Sichuan Provincial Engineering Research Center of Brain-Machine Interface, and Sichuan Provincial Engineering Research Center of Neuromodulation, West China Hospital, Sichuan University, Chengdu, China.
JMIR Med Inform. 2024 Oct 17;12:e57727. doi: 10.2196/57727.
Obtaining and describing semiology efficiently and classifying seizure types correctly are crucial for the diagnosis and treatment of epilepsy. Nevertheless, there exists an inadequacy in related informatics resources and decision support tools.
We developed a symptom entity extraction tool and an epilepsy semiology ontology (ESO) and used machine learning to achieve an automated binary classification of epilepsy in this study.
Using present history data of electronic health records from the Southwest Epilepsy Center in China, we constructed an ESO and a symptom-entity extraction tool to extract seizure duration, seizure symptoms, and seizure frequency from the unstructured text by combining manual annotation with natural language processing techniques. In addition, we achieved automatic classification of patients in the study cohort with high accuracy based on the extracted seizure feature data using multiple machine learning methods.

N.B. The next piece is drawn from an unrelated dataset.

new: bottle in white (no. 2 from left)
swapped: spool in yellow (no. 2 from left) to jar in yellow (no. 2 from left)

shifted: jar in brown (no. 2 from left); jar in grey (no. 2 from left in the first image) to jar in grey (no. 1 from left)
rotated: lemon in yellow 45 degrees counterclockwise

Data included present history from 10,925 cases between 2010 and 2020. Six annotators labeled a total of 2500 texts to obtain 5844 words of semiology and construct an ESO with 702 terms. Based on the ontology, the extraction tool achieved an accuracy rate of 85% in symptom extraction. Furthermore, we trained a stacking ensemble learning model combining XGBoost and random forest with an F1-score of 75.03%. The random forest model had the highest area under the curve (0.985).
This work demonstrated the feasibility of natural language processing-assisted structural extraction of epilepsy medical record texts and downstream tasks, providing open ontology resources for subsequent related work.

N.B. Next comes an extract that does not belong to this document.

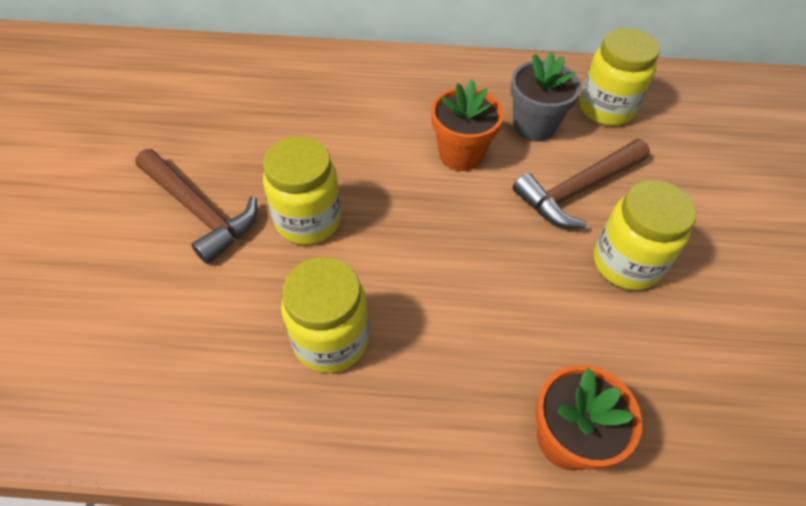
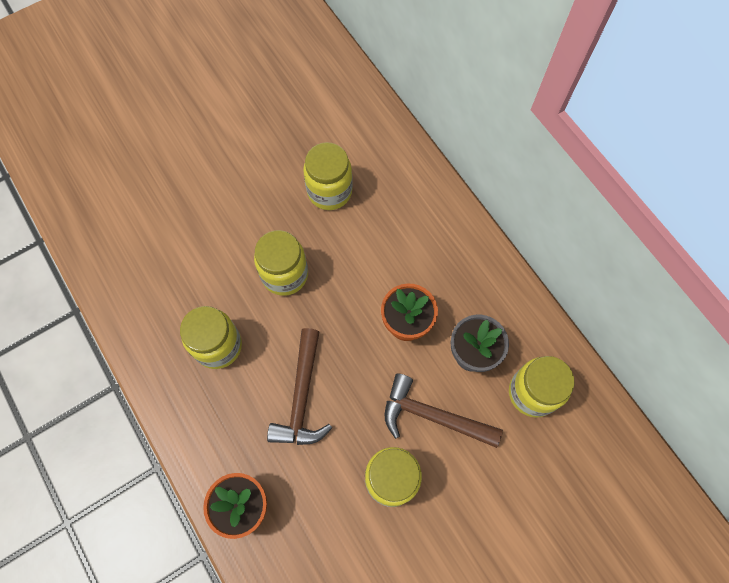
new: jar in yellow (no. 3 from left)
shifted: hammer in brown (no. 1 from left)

高效获取并描述癫痫发作症状学以及正确分类癫痫发作类型对于癫痫的诊断和治疗至关重要。然而,相关信息学资源和决策支持工具存在不足。
本研究开发了一种症状实体提取工具和癫痫发作症状学本体(ESO),并使用机器学习实现癫痫的自动二元分类。
利用中国西南癫痫中心电子健康记录的现病史数据,我们构建了一个ESO和一个症状实体提取工具,通过将人工标注与自然语言处理技术相结合,从非结构化文本中提取发作持续时间、发作症状和发作频率。此外,我们使用多种机器学习方法,基于提取的发作特征数据,在研究队列中实现了患者的自动高精度分类。
数据包括2010年至2020年间10925例患者的现病史。6名标注人员对总共2500篇文本进行标注,以获取5844个症状学词汇,并构建了一个包含702个术语的ESO。基于该本体,提取工具在症状提取方面的准确率达到85%。此外,我们训练了一个结合XGBoost和随机森林的堆叠集成学习模型,F1分数为75.03%。随机森林模型的曲线下面积最高(0.985)。
这项工作证明了自然语言处理辅助癫痫病历文本结构提取及下游任务的可行性,为后续相关工作提供了开放的本体资源。